Magnesium in Coronaries (MAGIC)
Clinical Trials URL:
Study Type: Clinical Trial
Prepared on October 13, 2008
Last Updated on June 23, 2005
Study Dates: 1998-2003
Consent: Unrestricted Consent
Commercial Use Restrictions: No
NHLBI Division: DCVD
Collection Type: Open BioLINCC Study - See bottom of this webpage for request information
To determine whether early intravenous magnesium treatment of patients with suspected acute myocardial infarction reduces mortality.
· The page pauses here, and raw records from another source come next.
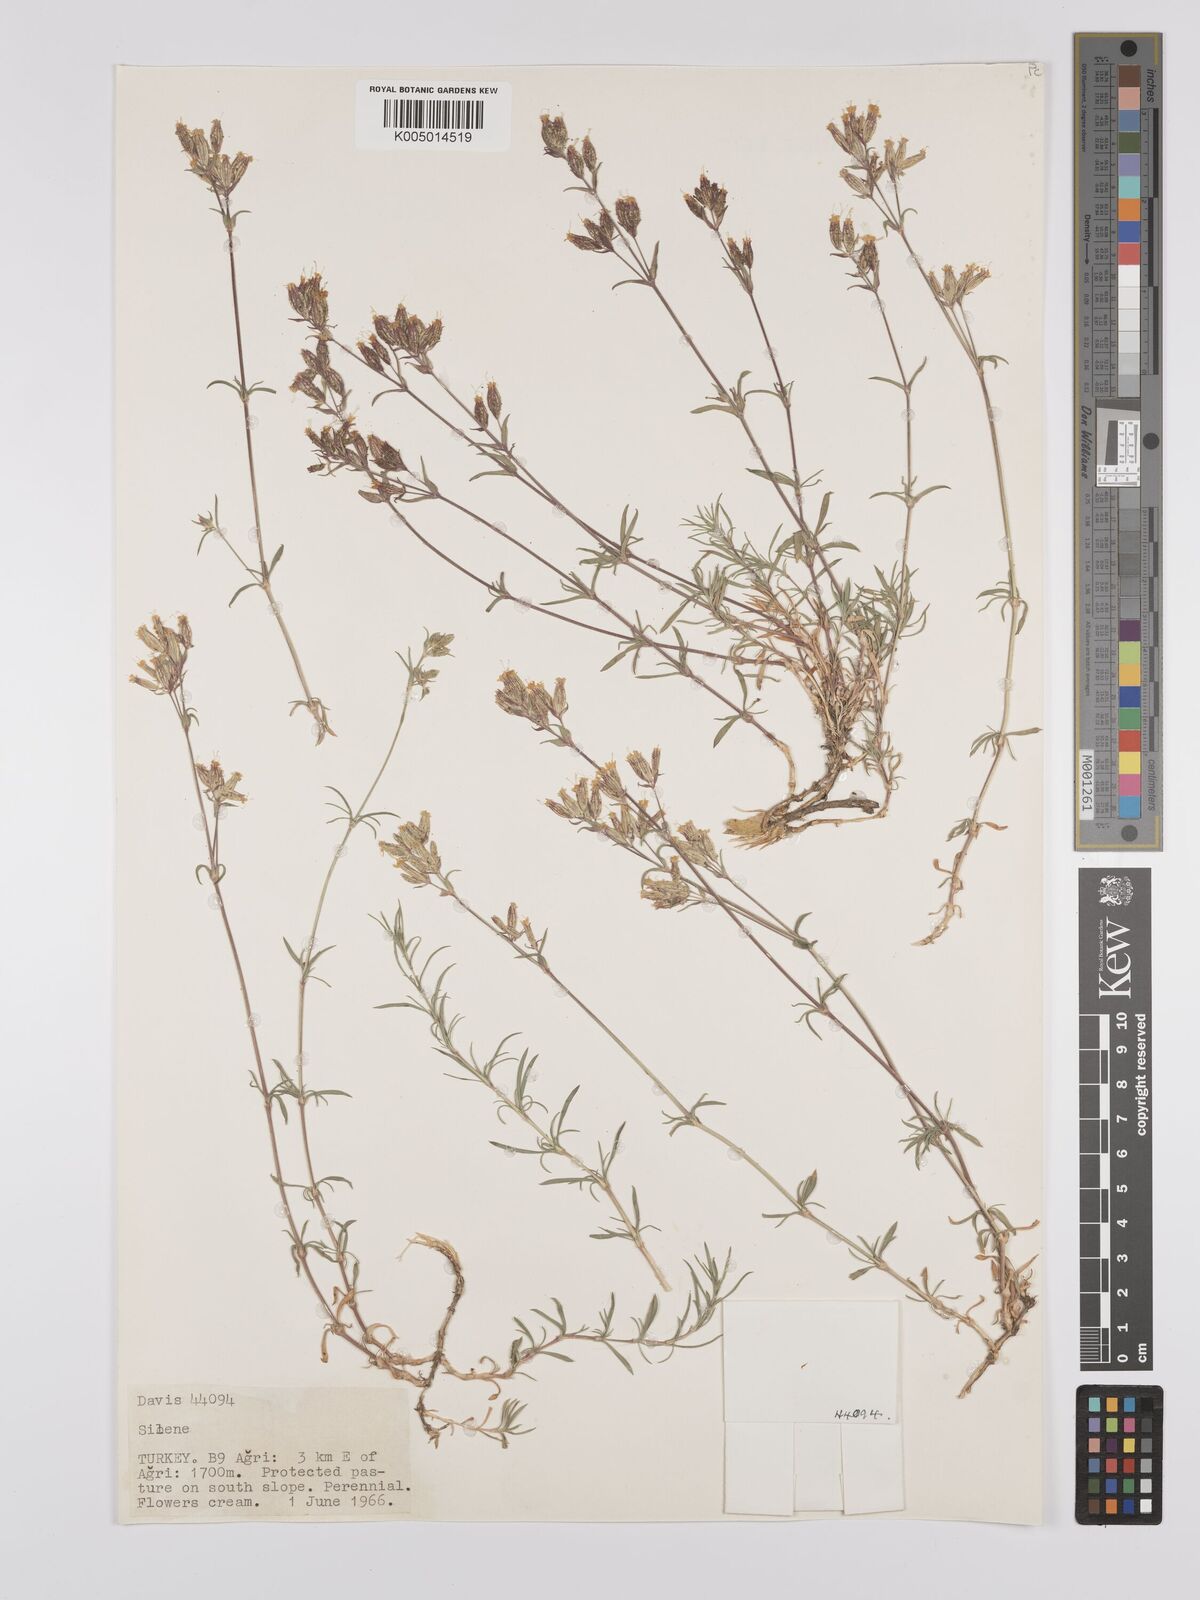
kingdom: Plantae
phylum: Tracheophyta
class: Magnoliopsida
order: Caryophyllales
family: Caryophyllaceae
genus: Silene
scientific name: Silene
Mortality rate from ST-elevation myocardial infarction (STEMI) remains high in elderly patients and in patients who are not eligible for reperfusion therapy. Intravenous magnesium is a promising adjunctive treatment that may reduce reperfusion injury. Several earlier trials demonstrated a mortality rate reduction with magnesium treatment, but one large trial found no benefit. If magnesium proves beneficial, its use will provide a simple, cost-effective means to improve survival in this large patient population.
Magnesium in Coronaries (MAGIC) is a large, simple trial designed to maximize the potential treatment effect of magnesium. A total of 6,213 high-risk patients with ST-elevation myocardial infarction were randomly assigned to early treatment with intravenous magnesium sulfate or matching placebo. The primary end point was death at 30 days. Information on the need for treatment of shock and sustained ventricular arrhythmias were collected to investigate the mechanisms by which magnesium might exert a beneficial effect.
Early administration of magnesium in high-risk patients with STEMI had no effect on 30-day mortality. There was no indication for the routine administration of magnesium in patients with STEMI (LANCET 2002; 360: 1189-1196).